Getting here was not easy. Having attended eight different schools by the time I graduated high school, three of which I attended in grade 8 alone, I wasn’t great at forming lasting relationships. I was bullied and abandoned at various points in my life, some for real, other times just perceived. That’s where mental health played its biggest role.

I can remember feeling depressed and anxious as young as 10 years old. I have very few memories at all from the years before that, just flashes here and there of things I might have seen or done. Family members sometimes contradict me and say these things never happened, so I can’t really trust my memories that much.

I was not diagnosed formally with any mental health condition until I was an adult and had the autonomy and wherewithal to take myself to the doctor.

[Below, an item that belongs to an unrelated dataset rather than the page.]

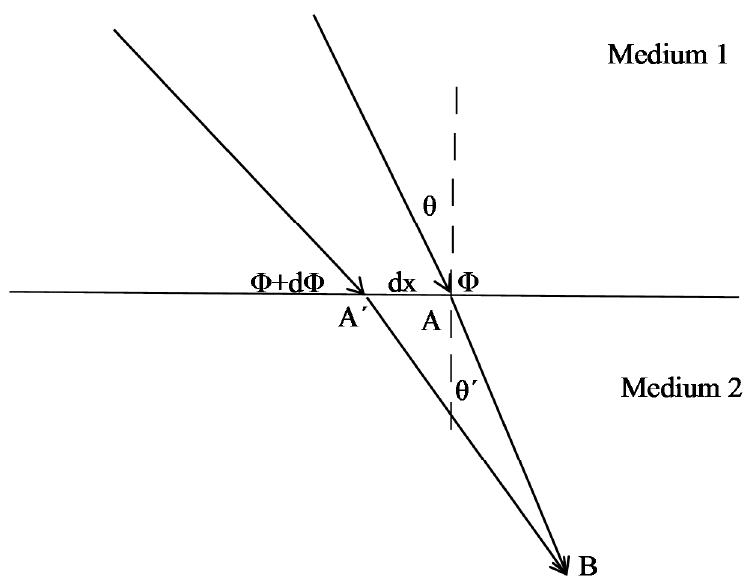
Figure 1. An illustration of generalised law of refraction. Φ and Φ + d Φ are phase discontinuities at A (cid:48)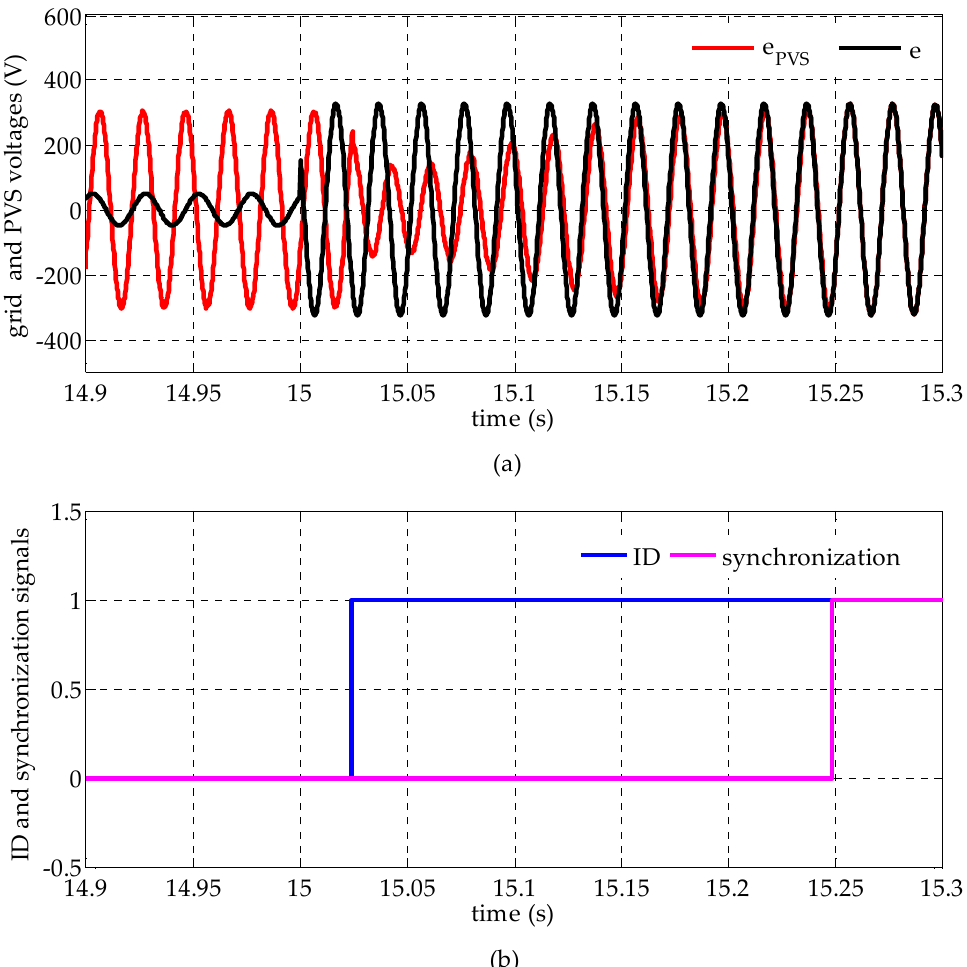
Figure 13. Grid and PVS voltages during resynchronization process. ( a ) e and e PVS waveforms; ( b ) ID and synchronization control signals.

It was clear I had a mood disorder, with chronic depression, cyclothymia, and bipolar all put on the table as possible reasons. Finally, when I was thirty, a counsellor suggested psychometric testing to get to the bottom of it. Why this was never suggested earlier, I don’t know. After the tests, the doctor determined that I have Borderline Personality Disorder and Attention Deficit Hyperactivity Disorder.

These diagnoses put my entire life in perspective. The feelings of emptiness and abandonment. The inability to hold down a job. My frequent personality clashes with my bosses and co-workers. My self-sabotaging and self-injuring. My impulsivity. The list goes on.

Knowledge, they say, is power, and to an extent that’s true. This knowledge allowed me to do my own research to better understand myself. This knowledge allowed me to get prescribed the right medication (eventually…I’ll get to that in a future post). But knowledge can only do so much. Knowledge did not suddenly make my life or my brain more stable. Medication, too, can only stabilize my brain and moods so much.

That’s where entrepreneurship comes in. Self-employment gives me the freedom to be my unstable self without recrimination.

No job or employer ever gave me that freedom. There’s only so much work-life balance an employer can provide, after all. In the end, they need to know they can rely on your to attend that all-important meeting, to meet that urgent deadline, to work cordially with every co-worker and boss. Try as I might, I never could quite meet these expectations.

Granted, sometimes my bosses could have afforded me a little latitude. What a boss deems urgent is not always so, after all. But I know now, in hindsight, that many times I was in the wrong and just could not see it at the time. I was never knowingly or purposefully being insubordinate, of course, but in my mind, everything I did was perfectly justified by what I perceived to be the circumstances of the job, or the wrongdoings of others.

I started my first business in 2013 after my first “diagnosis” of bipolar. I believed the diagnosis then (again, more on that later), and decided to come clean with my bosses about my struggles. It’s important to note that no employee is required to tell their bosses about their medical conditions, and it’s certainly not always safe to do so. In my case, I was lucky to have great boss with whom I felt comfortable discussing my mental health. Those bosses were some of the best bosses I’d ever worked with and as I thought, they were extremely supportive. It was they that suggested I open my own business working from home with them as my very first client.

Without their support, I’m not sure I ever would have gone out on my own. At the time, I had three children to support, so knowing I had a guaranteed client gave me the confidence I needed to establish Cursor Communications. My first two years of business were incredibly fruitful, and even garnered me a Young Professional nomination for my local business awards.

I had found what I’d always been looking for: identity, respect, and freedom. I could decide how hard and how long I worked, which project I worked on, which clients I took on, and which projects to outsource when my mind just wasn’t there.

Most importantly, that first business gave me a better sense of self, a badge I now where with honour: I am an entrepreneur.